Food-borne infection is one of the major disease outbreaks in developing countries most
especially those cause by enteric pathogens like Salmonella species. The study was set out to
examine the effects of vinegar, common salt and potash as sanitizers at different concentrations
and exposure time on Salmonella species. Samples used include; carrots (10), cabbage (10) and
lettuce (10). The results indicated that out of the thirty (30) samples collected, Salmonella typhi
were isolated from 4 carrot, 2 cabbage and 3 lettuce samples. While 1,3 and 2 are from carrot,
cabbage and lettuce samples respectively yielded other types of unidentified Salmonella species.

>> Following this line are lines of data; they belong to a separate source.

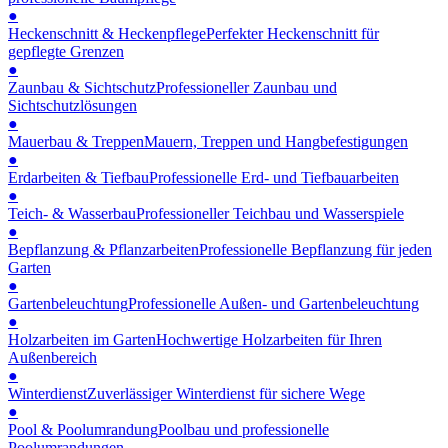
●
Heckenschnitt & Heckenpflege
Perfekter Heckenschnitt für
gepflegte Grenzen
●
Zaunbau & Sichtschutz
Professioneller Zaunbau und
Sichtschutzlösungen
●
Mauerbau & Treppen
Mauern, Treppen und Hangbefestigungen
●
Erdarbeiten & Tiefbau
Professionelle Erd- und Tiefbauarbeiten
●
Teich- & Wasserbau
Professioneller Teichbau und Wasserspiele
●
Bepflanzung & Pflanzarbeiten
Professionelle Bepflanzung für jeden
Garten
●
Gartenbeleuchtung
Professionelle Außen- und Gartenbeleuchtung
●
Holzarbeiten im Garten
Hochwertige Holzarbeiten für Ihren
Außenbereich
●
Winterdienst
Zuverlässiger Winterdienst für sichere Wege
●
Pool & Poolumrandung
Poolbau und professionelle
Poolumrandungen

The number of colonies formed by Salmonella species significantly decrease with increase in
vinegar concentration and exposure time. Vinegar was found to be the most potent sanitizer
followed by common salt while potash (white) had the slowest effect on Salmonella species.
Therefore, washing vegetables with vinegar solution is advisable because it helps in minimizing
potential health risk that could affect eating raw vegetables since the use of potable water for
vegetable farming is difficult, even though is strongly suitable. Nevertheless, there is clear need
of enlightenment to vegetable sellers on post-harvest handling, purposely to cut down the degree of contamination.